Content starts

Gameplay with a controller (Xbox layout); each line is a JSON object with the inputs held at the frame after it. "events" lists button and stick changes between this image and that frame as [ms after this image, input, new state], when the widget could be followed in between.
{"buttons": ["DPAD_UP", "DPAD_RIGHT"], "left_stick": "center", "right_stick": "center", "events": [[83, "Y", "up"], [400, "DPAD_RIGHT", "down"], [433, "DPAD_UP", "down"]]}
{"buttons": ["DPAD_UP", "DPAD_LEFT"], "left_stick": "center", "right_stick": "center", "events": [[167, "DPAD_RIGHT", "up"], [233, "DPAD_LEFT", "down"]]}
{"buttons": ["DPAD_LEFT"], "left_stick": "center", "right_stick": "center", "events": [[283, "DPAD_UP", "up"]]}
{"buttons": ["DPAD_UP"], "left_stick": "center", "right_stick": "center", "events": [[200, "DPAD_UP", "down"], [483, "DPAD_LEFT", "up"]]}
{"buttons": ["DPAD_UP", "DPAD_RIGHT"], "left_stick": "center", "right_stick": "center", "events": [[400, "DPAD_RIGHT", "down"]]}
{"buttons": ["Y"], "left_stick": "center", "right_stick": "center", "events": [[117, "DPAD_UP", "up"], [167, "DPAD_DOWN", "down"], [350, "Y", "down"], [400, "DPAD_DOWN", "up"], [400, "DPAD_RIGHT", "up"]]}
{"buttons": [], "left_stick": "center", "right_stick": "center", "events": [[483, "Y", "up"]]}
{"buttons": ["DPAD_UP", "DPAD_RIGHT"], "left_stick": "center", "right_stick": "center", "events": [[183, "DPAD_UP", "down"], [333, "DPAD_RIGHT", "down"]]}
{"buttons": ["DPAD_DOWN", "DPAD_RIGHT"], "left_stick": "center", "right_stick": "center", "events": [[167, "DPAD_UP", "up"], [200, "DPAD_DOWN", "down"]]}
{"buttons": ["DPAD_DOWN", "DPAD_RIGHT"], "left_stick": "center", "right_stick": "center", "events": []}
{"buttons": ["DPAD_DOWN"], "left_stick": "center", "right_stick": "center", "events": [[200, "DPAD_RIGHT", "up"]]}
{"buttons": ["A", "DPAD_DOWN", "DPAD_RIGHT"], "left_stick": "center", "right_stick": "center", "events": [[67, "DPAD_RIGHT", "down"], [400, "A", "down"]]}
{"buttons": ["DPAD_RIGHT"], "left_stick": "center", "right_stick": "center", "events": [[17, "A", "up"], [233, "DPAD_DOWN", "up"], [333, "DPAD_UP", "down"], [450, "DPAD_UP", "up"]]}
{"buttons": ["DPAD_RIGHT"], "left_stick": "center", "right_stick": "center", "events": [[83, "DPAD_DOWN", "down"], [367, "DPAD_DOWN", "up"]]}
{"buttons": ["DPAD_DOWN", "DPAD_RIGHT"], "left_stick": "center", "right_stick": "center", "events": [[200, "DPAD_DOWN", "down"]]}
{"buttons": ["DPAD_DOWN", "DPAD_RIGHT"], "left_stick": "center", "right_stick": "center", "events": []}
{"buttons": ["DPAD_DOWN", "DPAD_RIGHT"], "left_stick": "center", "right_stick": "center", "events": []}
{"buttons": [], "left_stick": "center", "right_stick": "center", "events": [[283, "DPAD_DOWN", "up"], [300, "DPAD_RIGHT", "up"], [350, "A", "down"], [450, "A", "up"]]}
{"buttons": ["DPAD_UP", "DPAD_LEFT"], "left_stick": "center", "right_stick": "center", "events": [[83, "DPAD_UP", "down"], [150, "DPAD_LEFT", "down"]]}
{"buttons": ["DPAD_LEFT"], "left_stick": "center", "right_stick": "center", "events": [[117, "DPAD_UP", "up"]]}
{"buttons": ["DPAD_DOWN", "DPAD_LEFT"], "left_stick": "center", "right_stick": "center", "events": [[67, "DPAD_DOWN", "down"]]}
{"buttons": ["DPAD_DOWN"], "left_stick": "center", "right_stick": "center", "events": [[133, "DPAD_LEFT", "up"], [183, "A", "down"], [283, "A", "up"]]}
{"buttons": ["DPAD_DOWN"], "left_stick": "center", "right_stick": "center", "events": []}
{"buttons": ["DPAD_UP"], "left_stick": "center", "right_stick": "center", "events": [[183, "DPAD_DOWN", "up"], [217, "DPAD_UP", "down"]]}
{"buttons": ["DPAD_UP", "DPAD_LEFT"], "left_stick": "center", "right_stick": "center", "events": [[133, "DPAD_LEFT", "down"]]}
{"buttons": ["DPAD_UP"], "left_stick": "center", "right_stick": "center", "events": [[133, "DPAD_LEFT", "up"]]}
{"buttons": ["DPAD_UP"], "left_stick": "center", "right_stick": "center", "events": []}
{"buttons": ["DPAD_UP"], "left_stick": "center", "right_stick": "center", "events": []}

Content ends

-- Brief --
Copy out the full listing, exactly as it stands.

-- Expected output --
Gameplay with a controller (Xbox layout); each line is a JSON object with the inputs held at the frame after it. "events" lists button and stick changes between this image and that frame as [ms after this image, input, new state], when the widget could be followed in between.
{"buttons": ["DPAD_UP", "DPAD_RIGHT"], "left_stick": "center", "right_stick": "center", "events": [[83, "Y", "up"], [400, "DPAD_RIGHT", "down"], [433, "DPAD_UP", "down"]]}
{"buttons": ["DPAD_UP", "DPAD_LEFT"], "left_stick": "center", "right_stick": "center", "events": [[167, "DPAD_RIGHT", "up"], [233, "DPAD_LEFT", "down"]]}
{"buttons": ["DPAD_LEFT"], "left_stick": "center", "right_stick": "center", "events": [[283, "DPAD_UP", "up"]]}
{"buttons": ["DPAD_UP"], "left_stick": "center", "right_stick": "center", "events": [[200, "DPAD_UP", "down"], [483, "DPAD_LEFT", "up"]]}
{"buttons": ["DPAD_UP", "DPAD_RIGHT"], "left_stick": "center", "right_stick": "center", "events": [[400, "DPAD_RIGHT", "down"]]}
{"buttons": ["Y"], "left_stick": "center", "right_stick": "center", "events": [[117, "DPAD_UP", "up"], [167, "DPAD_DOWN", "down"], [350, "Y", "down"], [400, "DPAD_DOWN", "up"], [400, "DPAD_RIGHT", "up"]]}
{"buttons": [], "left_stick": "center", "right_stick": "center", "events": [[483, "Y", "up"]]}
{"buttons": ["DPAD_UP", "DPAD_RIGHT"], "left_stick": "center", "right_stick": "center", "events": [[183, "DPAD_UP", "down"], [333, "DPAD_RIGHT", "down"]]}
{"buttons": ["DPAD_DOWN", "DPAD_RIGHT"], "left_stick": "center", "right_stick": "center", "events": [[167, "DPAD_UP", "up"], [200, "DPAD_DOWN", "down"]]}
{"buttons": ["DPAD_DOWN", "DPAD_RIGHT"], "left_stick": "center", "right_stick": "center", "events": []}
{"buttons": ["DPAD_DOWN"], "left_stick": "center", "right_stick": "center", "events": [[200, "DPAD_RIGHT", "up"]]}
{"buttons": ["A", "DPAD_DOWN", "DPAD_RIGHT"], "left_stick": "center", "right_stick": "center", "events": [[67, "DPAD_RIGHT", "down"], [400, "A", "down"]]}
{"buttons": ["DPAD_RIGHT"], "left_stick": "center", "right_stick": "center", "events": [[17, "A", "up"], [233, "DPAD_DOWN", "up"], [333, "DPAD_UP", "down"], [450, "DPAD_UP", "up"]]}
{"buttons": ["DPAD_RIGHT"], "left_stick": "center", "right_stick": "center", "events": [[83, "DPAD_DOWN", "down"], [367, "DPAD_DOWN", "up"]]}
{"buttons": ["DPAD_DOWN", "DPAD_RIGHT"], "left_stick": "center", "right_stick": "center", "events": [[200, "DPAD_DOWN", "down"]]}
{"buttons": ["DPAD_DOWN", "DPAD_RIGHT"], "left_stick": "center", "right_stick": "center", "events": []}
{"buttons": ["DPAD_DOWN", "DPAD_RIGHT"], "left_stick": "center", "right_stick": "center", "events": []}
{"buttons": [], "left_stick": "center", "right_stick": "center", "events": [[283, "DPAD_DOWN", "up"], [300, "DPAD_RIGHT", "up"], [350, "A", "down"], [450, "A", "up"]]}
{"buttons": ["DPAD_UP", "DPAD_LEFT"], "left_stick": "center", "right_stick": "center", "events": [[83, "DPAD_UP", "down"], [150, "DPAD_LEFT", "down"]]}
{"buttons": ["DPAD_LEFT"], "left_stick": "center", "right_stick": "center", "events": [[117, "DPAD_UP", "up"]]}
{"buttons": ["DPAD_DOWN", "DPAD_LEFT"], "left_stick": "center", "right_stick": "center", "events": [[67, "DPAD_DOWN", "down"]]}
{"buttons": ["DPAD_DOWN"], "left_stick": "center", "right_stick": "center", "events": [[133, "DPAD_LEFT", "up"], [183, "A", "down"], [283, "A", "up"]]}
{"buttons": ["DPAD_DOWN"], "left_stick": "center", "right_stick": "center", "events": []}
{"buttons": ["DPAD_UP"], "left_stick": "center", "right_stick": "center", "events": [[183, "DPAD_DOWN", "up"], [217, "DPAD_UP", "down"]]}
{"buttons": ["DPAD_UP", "DPAD_LEFT"], "left_stick": "center", "right_stick": "center", "events": [[133, "DPAD_LEFT", "down"]]}
{"buttons": ["DPAD_UP"], "left_stick": "center", "right_stick": "center", "events": [[133, "DPAD_LEFT", "up"]]}
{"buttons": ["DPAD_UP"], "left_stick": "center", "right_stick": "center", "events": []}
{"buttons": ["DPAD_UP"], "left_stick": "center", "right_stick": "center", "events": []}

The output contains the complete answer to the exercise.